8. David Harvey - Geographer, Political Philosopher and Anthropologist, Harvey is most widely known for his Marxist urban theory that he exposes in his geographic and political work. His explanation of dialectics is excellent, and his blend of a vast array of fields allows him to ground his ideas firmly in reality.

9. Noam Chomsky - Of course, he may be the most polarizing character in the modern world. But his work in political philosophy was always needed as a major critique to modern society. Chomsky is much like David Harvey in his criticism of the modern urban world, but Chomsky focuses in on much more of the day to day realities rather than the foundations on which society has been built. Chomsky is not afraid to say what needs to be said, and often has much evidence he brings to pound home his points.

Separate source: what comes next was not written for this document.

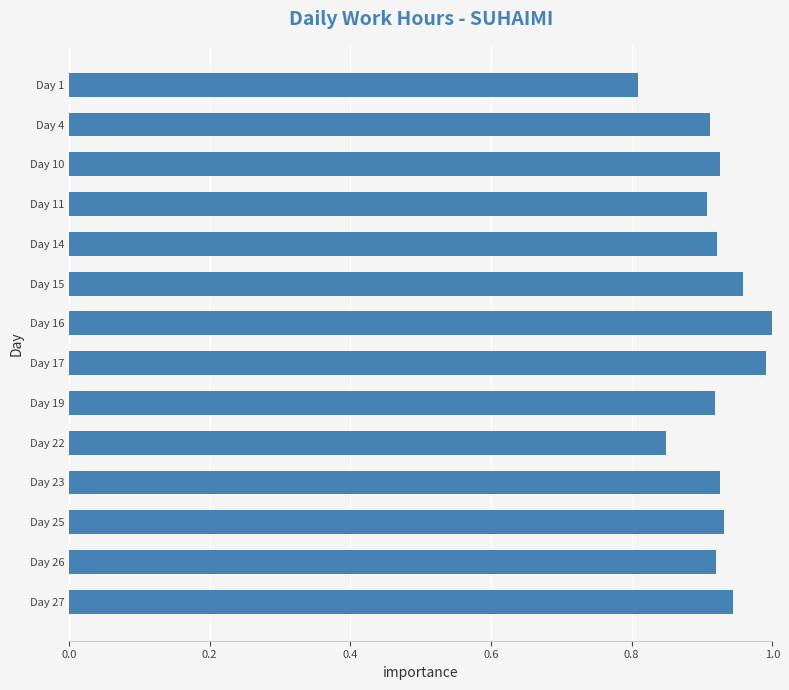

What is the difference between the maximum and second lowest values?

0.2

10. Epictetus - For the little 25 pages or so that survived in The Enchiridion, one of Epictetus' students relays the perfect philosophy to live by in a world in which everyone's business is everyone else's business. Sure, the philosophy is rather cold, but sometimes the best way to get through live is not concerning yourself with others that should be of no concern to you.

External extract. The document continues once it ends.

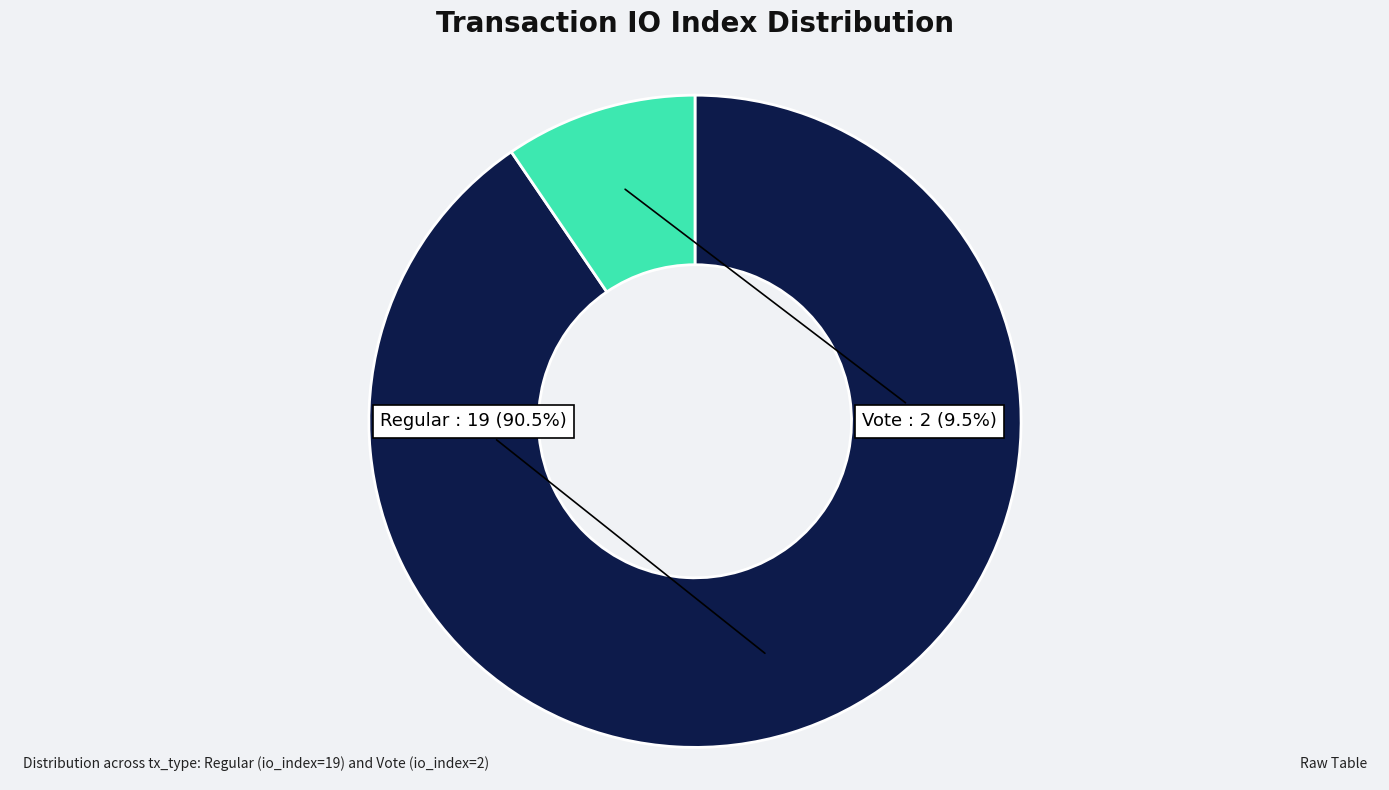

Is there a majority slice in this chart?

Yes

Anyway, sorry Kierkegaard and Kant. I did not like you enough.

And, Thomas Nagel almost made my list just for "What Is It Like to Be a Bat?" It looks like you can read that here.
http://www.scribd.com/doc/2452136/What-is-it-Like-to-Be-a-BatNagel


 
The Ant
 
Reply Tue 15 Jun, 2010 11:27 am
@Theaetetus,
Theaetetus wrote:

I generally consult the East for my spiritual texts, and the West for my philosophical texts.


My point is exactly that under that religious and spiritual texts, there is philosophy, however in a different form and content. (because of this different appearance we think that it is more religious, than philosophical.) For ages, only the language of the "Eastern philosophy" had been religion. (Think about Augustine for a similar example.) The Islamic philosophical texts were translated by the Ancient Greek philosophers as the main texts of philosophy. But today, most of us denominate them as mere religious texts.
 
Theaetetus
 
Reply Tue 15 Jun, 2010 02:28 pm
@The Ant,
I realize that Eastern spiritual texts has philosophy underlying it, but when I am in the mood to read a philosophy book, I am not going to pick up the Tao te Ching, the I Ching, or the Upanishads. I am likely to pick up a Plato dialogue, an Emerson essay, or an Ortega lecture instead. Much like if I want to do spiritual reading, I am not going to pick up Kant or Aristotle.

Just curious. How did the Ancient Greek philospoher's translate Islamic text. Islam was not founded for a thousand years after the ancient Greeks. Do you mean that the Islamic philosophers translated ancient Greek philosophers, because that actually happened.